What agendas are being served by this appalling lie, in terms of what we are lead to believe, and what actually occurs?
This anecdote concentrated on fathers. I suspect, however, that the percentage quoted would probably apply fairly equally to both sexes, though it does, no doubt, vary from community to community (in fact, I know it does). That these people are mentally unstable (for whatever reason) is a given, in my book, and is, no doubt, why the figure is so low. The protection of our own children is woven into our very fabric (as is the protection of all children, though to far less compelling effect, as is obvious, given children are, in fact, abused, and most commonly at the hands of non-biological parents/partners/defactos, relatives or friends).

So what’s the point of this? Simple: sane, biological parents don’t abuse their children. The upshot? If one enters into a childrearing situation with a partner that is not a biological parent, then one is increasing the risk that that child will be abused. The bottom line is that no responsible person (no matter their sexuality) should enter into that situation without a damn good think about whether or not they should. In that respect, I simply do not believe our society should be encouraging that situation (a far cry from forbidding it, though that feeling does vary occasionally, depending on the 'irresponsible du jour' I am presented with).

There is another point, though, and that speaks to the agenda behind the lie and the appalling damage that lie has done. Clearly, those who push this lie, and this agenda, don’t give a stuff about that (though some do, I hope). I find this both tragic, and deeply, deeply depressing.

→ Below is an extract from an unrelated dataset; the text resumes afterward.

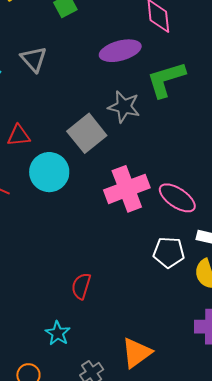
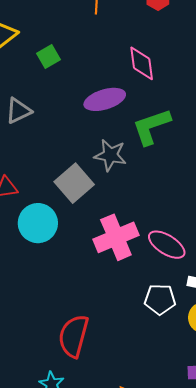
gray triangle: (34, 59) -> (18, 111), turned 48
red semicircle: (81, 286) -> (74, 336), size x1.6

So – what of Marriage? A good point was made, speaking to the watering down of Marriage at the hands of our modern, secular society. I couldn’t agree more. Marriage, as an institution, has been thoroughly kicked around the kitchen. The fact is, I hate that – I view at as being deeply destructive. But, given this fact (and how I feel), should I then just roll over and say, ‘oh well, that’s okay then’?

To those who would argue: ‘We wanted to make a statement’, I reply: what’s the point of Marriage, then, when you could just as simply get up in front of family and friends and make that statement? What did a Marriage Certificate give you? Other answers might then include ‘acceptability’, ‘tradition’, ‘what was expected of us’. Others yet again will point out the economic benefits.

I actually hold with none of that.

My partner and I have been together for a quarter of a century. We have been Married for slightly less than half that. We lived together for many years. We only married, in the end, because we decided to have children. Until that time, and without that consideration, we had both seen the observation of that ceremony, in the traditional sense, as meaningless (to us). We didn’t feel we needed a piece of paper to declare that we were together. The prospect of children changed the way we thought (as, ideally, it should). In that respect, our Marriage, its ceremony, all that it represented, was about our commitment (as much psychological as social) to the family we were to create together.

For us, the issue of Marriage, as an ideal, has nothing to do with gay rights. It has nothing to do with single rights. It has nothing to do with heterosexual rights. It has nothing to do with economics, citizenship, badges of equality (or oppression), politics, left and right, agendas, side-effects and spin-offs – nothing to do with the whole damned can of worms it finds itself tangled up in. . .

Firstly, it has to do with those who are yet to be, and what is the very best for them.

Secondly, it is a vehicle that seeks to bring about the crystallisation of an emotional framework that must be present in both parents’ minds, before the enormous commitment and responsibility of shared parenthood and family should be undertaken.

And the fact that this has all been so largely lost is, for me, the greatest tragedy of all.


PS: for those who cynically see this post as being nothing more than a veiled attempt at furthering the oppression of whatever minority you see yourself belonging to, just do me a favour and piss off immediately.